Unlike an actively managed fund where the choice of stock selection and portfolio management is paramount, the ETF and FoF route is a solution for investors who like a rule-based approach for portfolio creation. The FoF offers SIP facility but at a higher TER. Watch out for ETF market price and NAV differences in case you plan to use ETFs as a tactical tool for quick entry and exit of invesments on the stock exchange platform.

Motilal Oswal NASDAQ 100 ETF (launched in 2011), Franklin Feeder Franklin US Opp (2012) and ICICI Pru US Bluechip (2012) are the oldest, but more than half of the US fund options have been launched in last three years amid the bull-run. Hence, investors must wait and watch how the new ETFs and their FoFs perform in a sustained manner.

Investing in US-listed mega-caps can give exposure to a relatively more stable portfolio of companies with lower risk and having advantages of scale, strong brand reputation and deep economic moats.

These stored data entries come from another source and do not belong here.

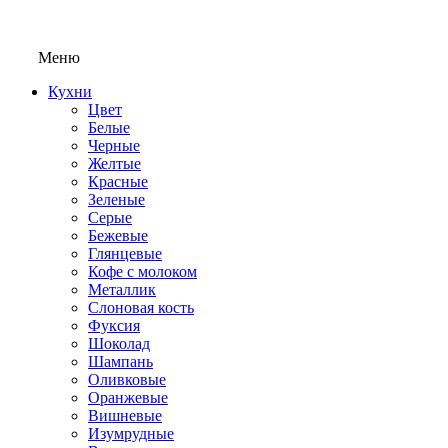
Меню
Кухни
Цвет
Белые
Черные
Желтые
Красные
Зеленые
Серые
Бежевые
Глянцевые
Кофе с молоком
Металлик
Слоновая кость
Фуксия
Шоколад
Шампань
Оливковые
Оранжевые
Вишневые
Изумрудные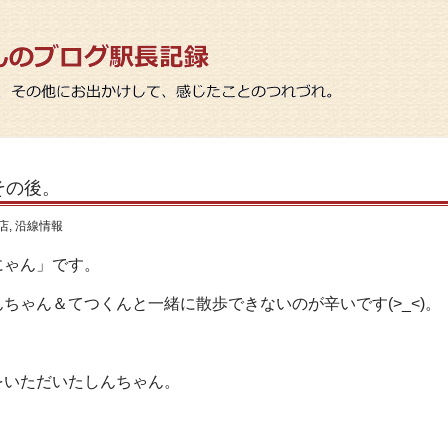
その後。
店
,
沿線情報
にゃん」です。
ちゃん＆てつくんと一緒に散歩できないのが辛いです(>_<)。
をいただいたしんちゃん。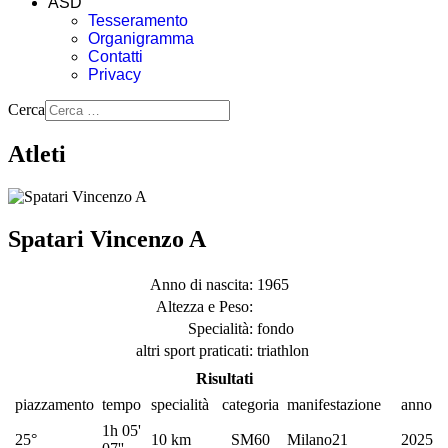
ASD
Tesseramento
Organigramma
Contatti
Privacy
Cerca
Atleti
Spatari Vincenzo A
Anno di nascita:
1965
Altezza e Peso:
Specialità:
fondo
altri sport praticati:
triathlon
Risultati
piazzamento
tempo
specialità
categoria
manifestazione
anno
1h 05'
25°
10 km
SM60
Milano21
2025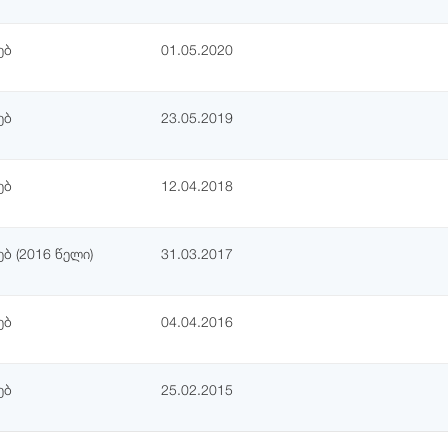
ებ
01.05.2020
ებ
23.05.2019
ებ
12.04.2018
ბ (2016 წელი)
31.03.2017
ებ
04.04.2016
ებ
25.02.2015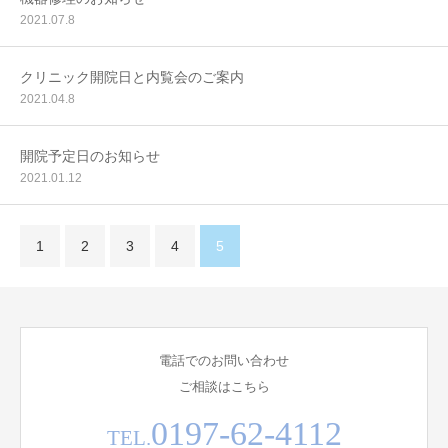
2021.07.8
クリニック開院日と内覧会のご案内
2021.04.8
開院予定日のお知らせ
2021.01.12
1
2
3
4
5
電話でのお問い合わせ
ご相談はこちら
0197-62-4112
TEL.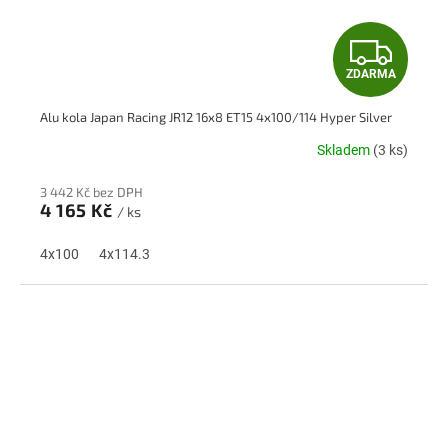
Z
ZDARMA
D
Alu kola Japan Racing JR12 16x8 ET15 4x100/114 Hyper Silver
A
Skladem
(3 ks)
R
3 442 Kč bez DPH
M
4 165 Kč
/ ks
A
4x100
4x114.3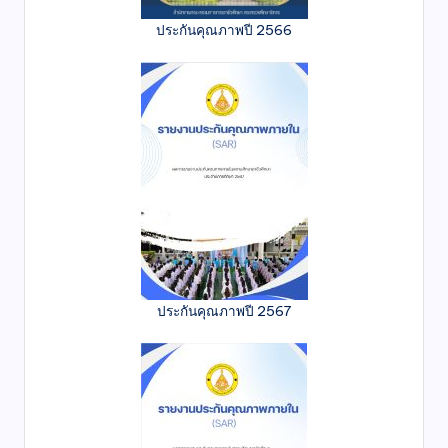
ประกันคุณภาพปี 2566
ประกันคุณภาพปี 2567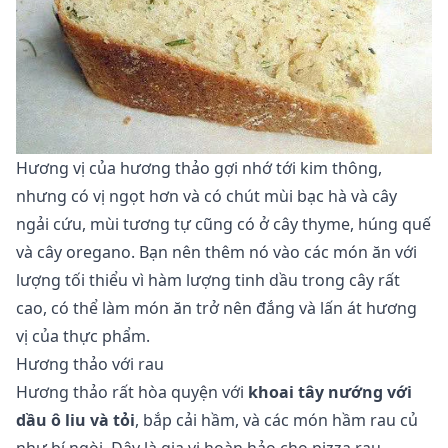
Hương vị của hương thảo gợi nhớ tới kim thông,
nhưng có vị ngọt hơn và có chút mùi bạc hà và cây
ngải cứu, mùi tương tự cũng có ở cây thyme, húng quế
và cây oregano. Bạn nên thêm nó vào các món ăn với
lượng tối thiểu vì hàm lượng tinh dầu trong cây rất
cao, có thể làm món ăn trở nên đắng và lấn át hương
vị của thực phẩm.
Hương thảo với rau
Hương thảo rất hòa quyện với
khoai tây nướng với
dầu ô liu và tỏi
, bắp cải hầm, và các món hầm rau củ
như bí ngòi. Đây là gia vị hoàn hảo cho pizza rau.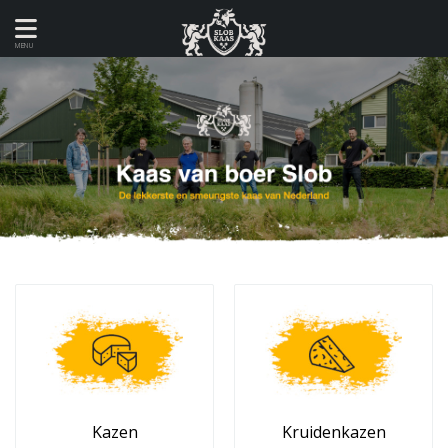
MENU
Kazen
Kruidenkazen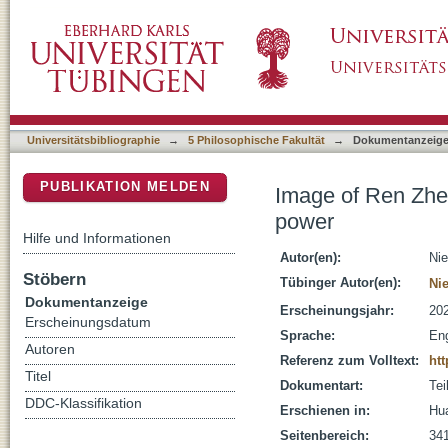
Image of Ren Zhengfei : model entrepreneur 
DSpace Repositorium (Manakin basiert)
Universitätsbibliographie
→
5 Philosophische Fakultät
→
Dokumentanzeig
PUBLIKATION MELDEN
Image of Ren Zhen
power
Hilfe und Informationen
Autor(en):
Nie
Stöbern
Tübinger Autor(en):
Ni
Dokumentanzeige
Erscheinungsjahr:
20
Erscheinungsdatum
Sprache:
Eng
Autoren
Referenz zum Volltext:
htt
Titel
Dokumentart:
Tei
DDC-Klassifikation
Erschienen in:
Hua
Seitenbereich:
34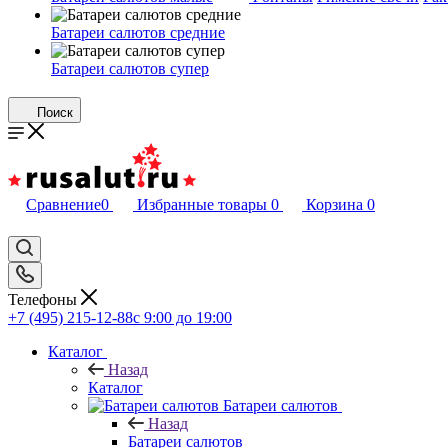
Батареи салютов средние
Батареи салютов супер
Поиск
Сравнение
0
Избранные товары
0
Корзина
0
Телефоны
+7 (495) 215-12-88
c 9:00 до 19:00
Каталог
Назад
Каталог
Батареи салютов
Назад
Батареи салютов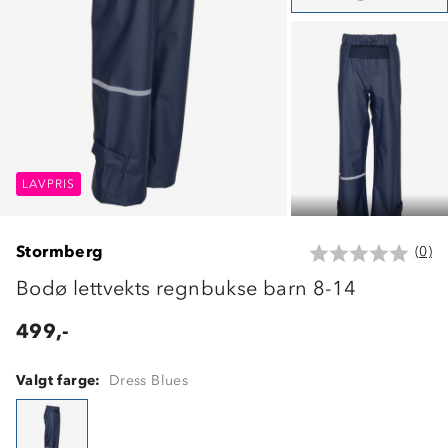
LAVPRIS
LAVPRIS
LAVPRIS
Stormberg
(0)
Bodø lettvekts regnbukse barn 8-14
499,-
Valgt farge:
Dress Blues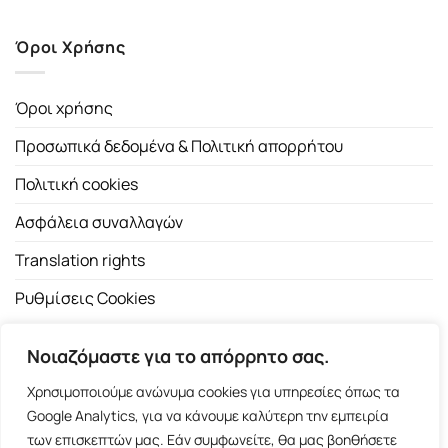
Όροι Χρήσης
Όροι χρήσης
Προσωπικά δεδομένα & Πολιτική απορρήτου
Πολιτική cookies
Ασφάλεια συναλλαγών
Translation rights
Ρυθμίσεις Cookies
Νοιαζόμαστε για το απόρρητο σας.
Χρησιμοποιούμε ανώνυμα cookies για υπηρεσίες όπως τα
Google Analytics, για να κάνουμε καλύτερη την εμπειρία
των επισκεπτών μας. Εάν συμφωνείτε, θα μας βοηθήσετε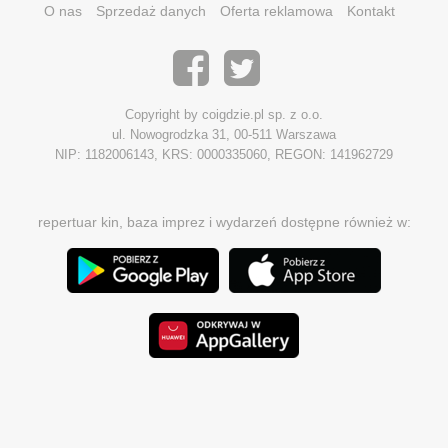
O nas
Sprzedaż danych
Oferta reklamowa
Kontakt
Copyright by coigdzie.pl sp. z o.o.
ul. Nowogrodzka 31, 00-511 Warszawa
NIP: 1182006143, KRS: 0000335060, REGON: 141962729
repertuar kin, baza imprez i wydarzeń dostępne również w: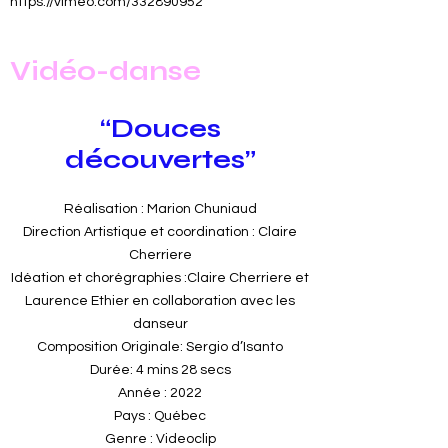
https://vimeo.com/332890952
Vidéo-danse
“Douces
découvertes”
Réalisation : Marion Chuniaud
Direction Artistique et coordination : Claire
Cherriere
Idéation et chorégraphies :Claire Cherriere et
Laurence Ethier en collaboration avec les
danseur
Composition Originale: Sergio d’Isanto
Durée: 4 mins 28 secs
Année : 2022
Pays : Québec
Genre : Videoclip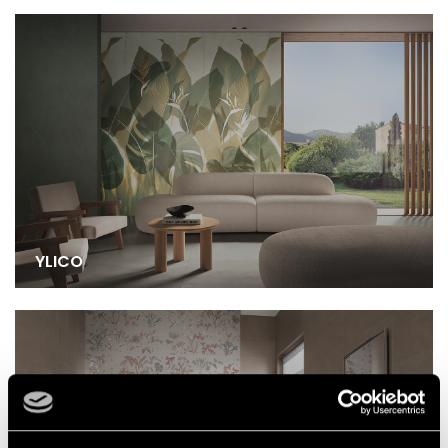
YLICO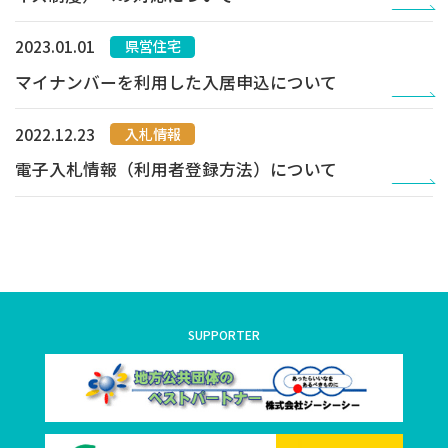
2023.01.01
県営住宅
マイナンバーを利用した入居申込について
2022.12.23
入札情報
電子入札情報（利用者登録方法）について
SUPPORTER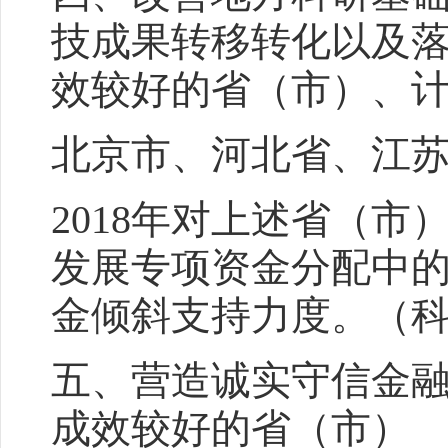
技成果转移转化以及
效较好的省（市）、
北京市、河北省、江
2018年对上述省（
发展专项资金分配中
金倾斜支持力度。（
五、营造诚实守信金
成效较好的省（市）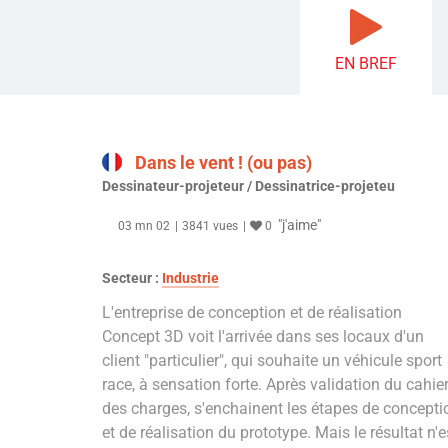
EN BREF
Dans le vent ! (ou pas)
Dessinateur-projeteur / Dessinatrice-projeteu
"j'aime"
03 mn 02
3841 vues
0
Secteur :
Industrie
L'entreprise de conception et de réalisation
Concept 3D voit l'arrivée dans ses locaux d'un
client "particulier", qui souhaite un véhicule sport
race, à sensation forte. Après validation du cahie
des charges, s'enchainent les étapes de concepti
et de réalisation du prototype. Mais le résultat n'e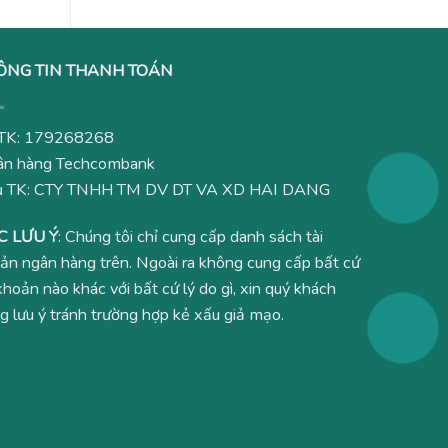
ÔNG TIN THANH TOÁN
TK: 179268268
n hàng Techcombank
ủ TK: CTY TNHH TM DV DT VA XD HAI DANG
C LƯU Ý
: Chúng tôi chỉ cung cấp danh sách tài
ản ngân hàng trên. Ngoài ra không cung cấp bất cứ
 khoản nào khác với bất cứ lý do gì, xin quý khách
g lưu ý tránh trường hợp kẻ xấu giả mạo.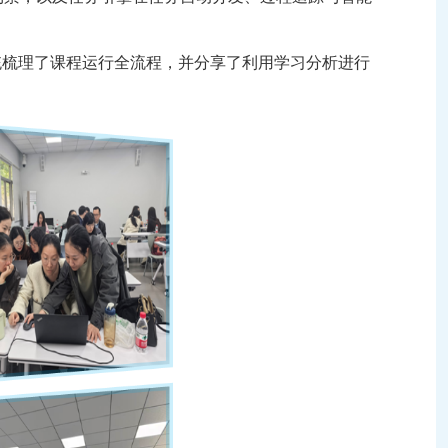
统梳理了课程运行全流程，并分享了利用学习分析进行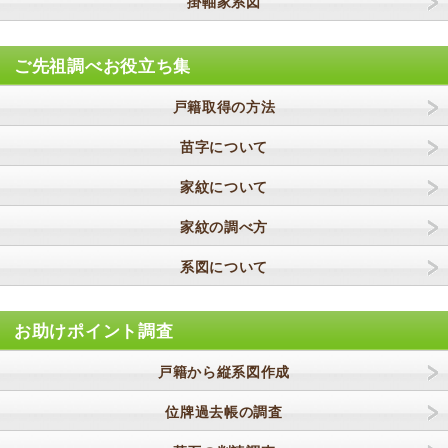
掛軸家系図
ご先祖調べお役立ち集
戸籍取得の方法
苗字について
家紋について
家紋の調べ方
系図について
お助けポイント調査
戸籍から縦系図作成
位牌過去帳の調査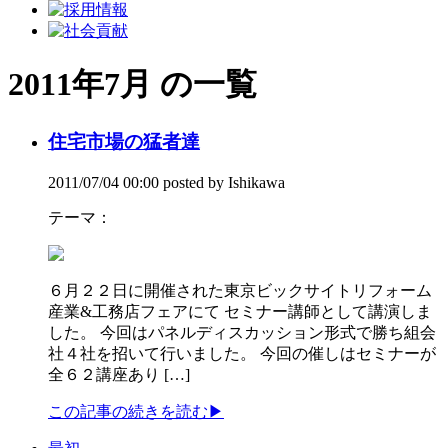
2011年7月 の一覧
住宅市場の猛者達
2011/07/04 00:00 posted by Ishikawa
テーマ：
６月２２日に開催された東京ビックサイトリフォーム
産業&工務店フェアにて セミナー講師として講演しま
した。 今回はパネルディスカッション形式で勝ち組会
社４社を招いて行いました。 今回の催しはセミナーが
全６２講座あり […]
この記事の続きを読む
▶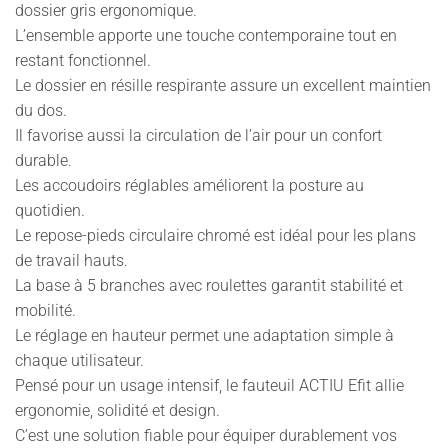
dossier gris ergonomique.
L’ensemble apporte une touche contemporaine tout en
restant fonctionnel.
Le dossier en résille respirante assure un excellent maintien
du dos.
Il favorise aussi la circulation de l’air pour un confort
durable.
Les accoudoirs réglables améliorent la posture au
quotidien.
Le repose-pieds circulaire chromé est idéal pour les plans
de travail hauts.
La base à 5 branches avec roulettes garantit stabilité et
mobilité.
Le réglage en hauteur permet une adaptation simple à
chaque utilisateur.
Pensé pour un usage intensif, le fauteuil ACTIU Efit allie
ergonomie, solidité et design.
C’est une solution fiable pour équiper durablement vos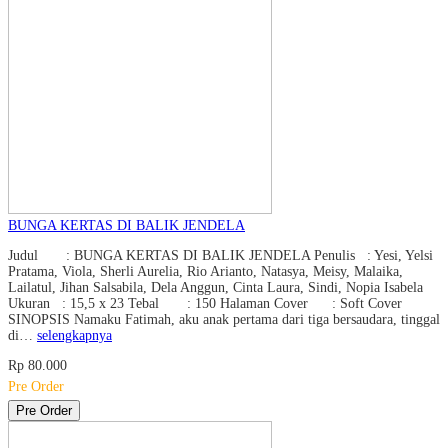
BUNGA KERTAS DI BALIK JENDELA
Judul : BUNGA KERTAS DI BALIK JENDELA Penulis : Yesi, Yelsi
Pratama, Viola, Sherli Aurelia, Rio Arianto, Natasya, Meisy, Malaika,
Lailatul, Jihan Salsabila, Dela Anggun, Cinta Laura, Sindi, Nopia Isabela
Ukuran : 15,5 x 23 Tebal : 150 Halaman Cover : Soft Cover
SINOPSIS Namaku Fatimah, aku anak pertama dari tiga bersaudara, tinggal
di…
selengkapnya
Rp 80.000
Pre Order
Pre Order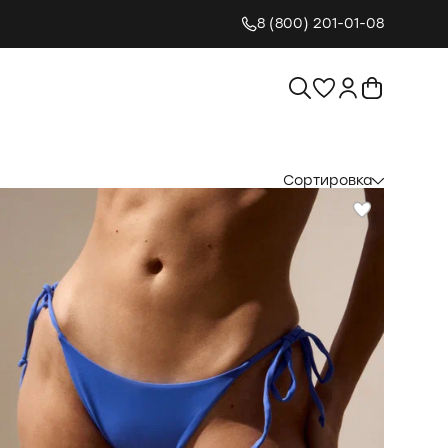
8 (800) 201-01-08
Сортировка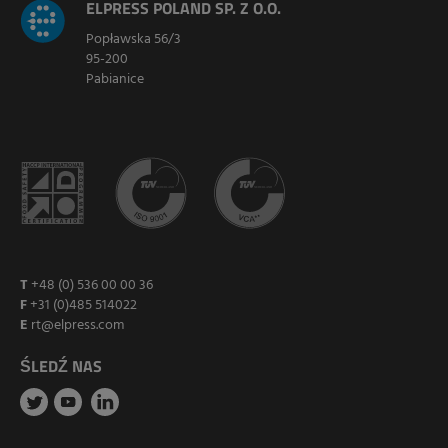
ELPRESS POLAND SP. Z O.O.
Popławska 56/3
95-200
Pabianice
T
+48 (0) 536 00 00 36
F
+31 (0)485 514022
E
rt@elpress.com
ŚLEDŹ NAS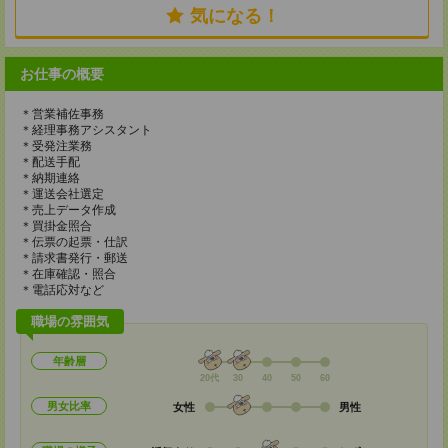
気になる！
お仕事の概要
＊営業補佐事務
＊経理事務アシスタント
＊受発注業務
＊配送手配
＊納期連絡
＊運送会社選定
＊売上データ作成
＊買掛金照合
＊伝票の起票・仕訳
＊請求書発行・郵送
＊在庫確認・照合
＊電話応対など
職場の雰囲気
年齢層
20代
30
40
50
60
男女比率
女性
男性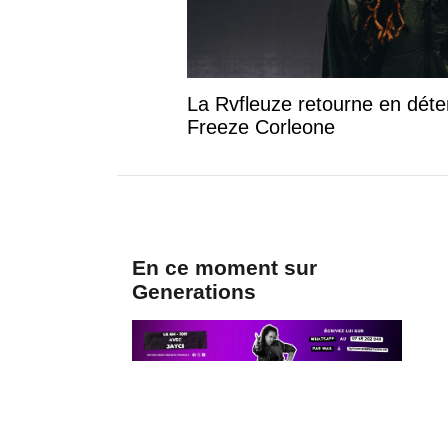
La Rvfleuze retourne en déte
Freeze Corleone
En ce moment sur
Generations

The sectoral agnostic nature of Mirae Asset S&P 500 Top 50 ETF & FoF means that volatility and risk should ideally be lower than tech sector-focussed US fund options. Do note that from a taxation perspective, both the ETF and the FoF will be taxed as debt products.

In general, passives offer a low-cost investing alternative. Existing US-focussed ETFs have total expense ratio (TER) of 40-60 bps compared to some US-focussed Indian mutual funds, which have TERs of up to 2.5 per cent. If you go through the direct plan route, you can save 40-100 bps compared to regular plans. Thus, Mirae Asset S&P 500 Top 50 ETF and its FoF are expected to offer low-cost US mega-cap investing.

Apart from geographical diversification, many domestic investors often look at US investing as a venue to benefit from dollar appreciation. Though the Indian rupee has historically depreciated against US dollar over long-term and thus added extra sparkle to investor return, as/if and when INR appreciates the value of foreign asset will decrease.